Weather experts don’t see a strong El Nino or La Nina effect, meaning, they don’t see the unusually warm (El Nino) or cooler (La Nina) ocean temperatures that can affect our local possibilities for snow.
But, the cold is there, along with the chance that some powerful Arctic air blasts could break through from time to time. So, are we headed for a snowy winter, or not? Well … we don’t really know.
Native Virginians Thomas Jefferson and George Washington both made notes in their diaries about the historic snowstorm of Jan. 28, 1772, when some three feet of snow fell. Jan. 16, 1857 saw another big one and the rumors flew, with some on the Chesapeake Bay saying that you could walk 100 yards out on the now frozen Atlantic Ocean. And, on Jan. 28, 1922, 150 years to-the-day of the Jefferson/Washington storm, Washington, DC was buried in 28 inches of snow.
Looking to more recent times, Loudoun’s Blizzard of 1996 graced the county with three feet of snow in three different storms – from Jan. 7 to Jan. 13.
We endured what was affectionately referred to as “Snowmagedden” in early February 2010, with as much as 30 to 36 inches coming down, and another storm about a week later that left another foot or so on the ground.
And, 2016’s Snowstorm Jonas put Northern Virginia and our very own Village of Philomont in the record books. Philomont saw over three feet of snow – leading the state with 39 inches. Ashburn got 36 inches. Leesburg, 34, Purcellville, 33, Middleburg, 32 and the ever-exact Dulles Airport, 29.3.
While temperatures are predicted to be a bit cooler this winter than last winter, which was slightly warmer than normal, seasonal averages will hold for the winter of 2017 to 2018. Experts predict that the average low temperatures for our area in January will be in the 20s, the average high temperatures will be in the 30s.
The Old Farmer’s Almanac predicts that the winter of 2017-2018 will be colder than last winter.

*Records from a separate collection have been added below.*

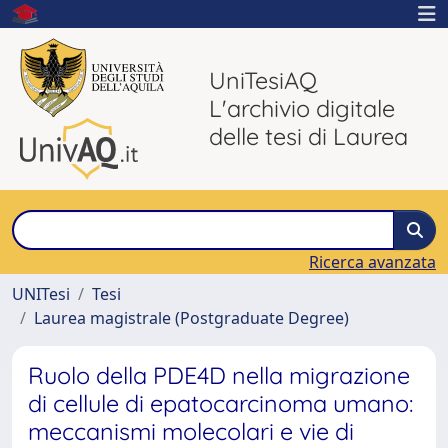
UniTesiAQ
L'archivio digitale
delle tesi di Laurea
Ricerca avanzata
UNITesi
Tesi
Laurea magistrale (Postgraduate Degree)
Ruolo della PDE4D nella migrazione
di cellule di epatocarcinoma umano:
meccanismi molecolari e vie di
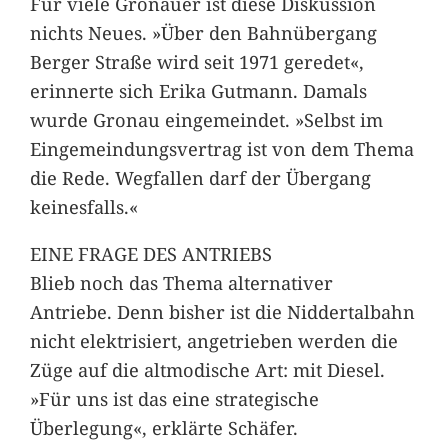
Für viele Gronauer ist diese Diskussion
nichts Neues. »Über den Bahnübergang
Berger Straße wird seit 1971 geredet«,
erinnerte sich Erika Gutmann. Damals
wurde Gronau eingemeindet. »Selbst im
Eingemeindungsvertrag ist von dem Thema
die Rede. Wegfallen darf der Übergang
keinesfalls.«
EINE FRAGE DES ANTRIEBS
Blieb noch das Thema alternativer
Antriebe. Denn bisher ist die Niddertalbahn
nicht elektrisiert, angetrieben werden die
Züge auf die altmodische Art: mit Diesel.
»Für uns ist das eine strategische
Überlegung«, erklärte Schäfer.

It also predicts more snow. Watch out, it says, for a “wintry chill,” and a “wet and white” season.
You have no doubt heard the expression that “no two snowflakes are the same.” Well, it’s true. And, not only are they individual in nature – like a fingerprint – they come in different forms and shapes, depending on the temperature and humidity in the area of the atmosphere in which they are formed and travel down to earth.
Basic snowflake forms include dendrite, plate and column, but within these categories are dozens of individual varieties. The larger – and more symmetrical – dendrite flakes stack up quickly when they hit the ground, producing greater accumulations than, say, smaller and less complex plate and column types.